L’élement légal en droit pénal – Le juge pénal et la loi – 3

juge et loiII- La loi soumise au juge

A. Le contrôle des règlements par le juge répressif

1. Extension du domaine du contrôle du juge pénal

Quand un règlement est invoqué au cours du procès pénal, les parties et le ministère public peuvent soulever une exception d’illégalité. Elle oblige la juridiction répressive à vérifier la validité de l’acte. Le plus souvent, elle sera soulevée en matière contraventionnelle par un prévenu qui conteste la validité d’un règlement constituant le fondement de la poursuite. Création prétorienne, la compétence du juge a été consacrée par l’art 111-5 du CP. Selon lui, les juridictions répressives peuvent apprécier la validité de tous les actes administratifs qu’ils soient individuels ou réglementaires. Peu importe que l’acte en cause constitue le fondement des poursuites ou simple moyen de défense. Seul compte le fait que de l’examen de la légalité de l’acte dépendra la solution du procès pénal soumis au juge.

2. Multiplicité des points de contrôle du juge pénal

Le juge pénal est compétent pour examiner la constitutionnalité des règlements. Cette compétence sera écartée lorsque l’examen de la constitutionnalité des règlements aura pour effet de conduire le juge pénal à examiner la constitutionnalité d’une loi. C’est la théorie de la loi-écran.Il est compétent pour contrôler la conformité d’un règlement aux traités internationaux, à la loi et aux règlements de valeur supérieure. Les causes d’illégalité qui peuvent être soulevées devant le juge pénal sont nombreuses : incompétence de l’auteur de l’acte, vice de forme, violation de la loi et détournement de pouvoir. Si le juge répressif conclut à l’illégalité de l’acte, il devra écarter l’application du règlement du procès en cours.

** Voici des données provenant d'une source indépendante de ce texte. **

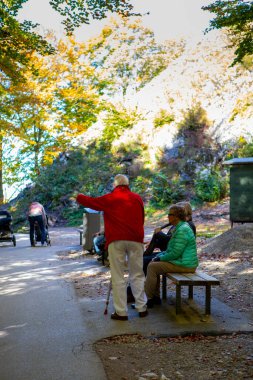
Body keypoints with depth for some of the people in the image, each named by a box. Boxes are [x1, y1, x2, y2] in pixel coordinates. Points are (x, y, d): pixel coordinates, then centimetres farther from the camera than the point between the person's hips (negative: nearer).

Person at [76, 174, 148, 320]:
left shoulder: (110, 199, 1)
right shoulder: (137, 198, 10)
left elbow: (90, 202, 8)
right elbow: (142, 219, 16)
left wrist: (79, 196, 27)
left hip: (116, 240, -2)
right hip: (136, 239, 3)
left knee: (118, 277, 2)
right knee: (137, 275, 11)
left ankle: (121, 312, 3)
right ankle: (142, 308, 13)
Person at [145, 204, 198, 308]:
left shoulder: (182, 230, -20)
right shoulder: (179, 227, 15)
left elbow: (175, 253, -23)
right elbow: (172, 249, 22)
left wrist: (161, 258, -10)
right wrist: (159, 255, 9)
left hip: (184, 265, -11)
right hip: (181, 261, 11)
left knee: (152, 267, -12)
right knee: (153, 263, 13)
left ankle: (149, 298, -1)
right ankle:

B. Le contrôle de la loi par le juge pénal

1. Le contrôle de la qualité du travail législatif

S’agissant de la loi, le juge est plus limité que lorsque ce contrôle porte sur un règlement parce que le juge répressif ne se reconnaît pas compétent pour contrôler la constitutionnalité des lois. Seul le Conseil constitutionnel est compétent. En revanche, il peut depuis l’arrêt de la chambre mixte du 24.05.75 société des cafés Jacques Vabre, contrôler la conformité d’une loi aux traités internationaux, dont la Convention européenne des droits de l’homme fait partie. Les juridictions pénales peuvent donc contrôler la clarté et la précision de la loi sur le fondement de l’art 7 de la CEDH. Toutefois, si la Cour de Cassation admet le principe d’un tel contrôle depuis 1975, elle ne l’exerçait pas pleinement jusqu’à une date récente. Jusqu’en 2001 elle n’avait jamais écarté l’application d’une loi pour un tel motif. Deuxdécisions importantes : crim 16.01.01 et 20.02.01. Ce sont les premières décisions dans lesquelles la Cour de Cassation se fonde sur l’art 7 pour écarter l’application d’incrimination législative qu’elle juge trop imprécise. Les incriminations étaient des incriminations sanctionnant un usage abusif de la liberté de la presse. A la suite de ces arrêts on s’est demandé si la Cour de Cassation n’avait pas écarté l’application de la loi sur le fondement de l’art 10 relatif à la liberté de la presse. Cette hypothèse a été clairement démentie par l’arrêt du 16.01.02 dans lequel la Cour de Cassation écarte l’application de manière explicite sur le fondement de l’art 7 l’application d’incriminations résultant du CGI. On peut dire quela Cour de Cassation exerce un contrôle sur la qualité de la loi et que l’application de la loi est soumise au juge.

2. D’une légalité formelle à une légalité matérielle

La CESDH pose dans son art 7 l’exigence de la légalité criminelle. Mais la convention a également vocation à régir le droit des pays du common law. Or dans ces pays, la source du droit pénal est la jurisprudence. Ainsi, pour la jurisprudence de la CEDH le terme de loi inclut non seulement le droit écrit mais aussi le droit non écrit. La seule chose qui compte c’est la règle « pas d’incrimination sans incrimination ». Peu importe la nature de la norme qui pose l’incrimination. Le juge fait partie intégrante de la notion de loi. Emme a initié dans notre droit le passage d’une légalité formelle à une légalité matérielle. La seule chose qui compte c’est la règle qui prévoit le respect de l’impératif de sécurité juridique. Le second sens du principe de légalité criminelle a perdu beaucoup de sa vigueur.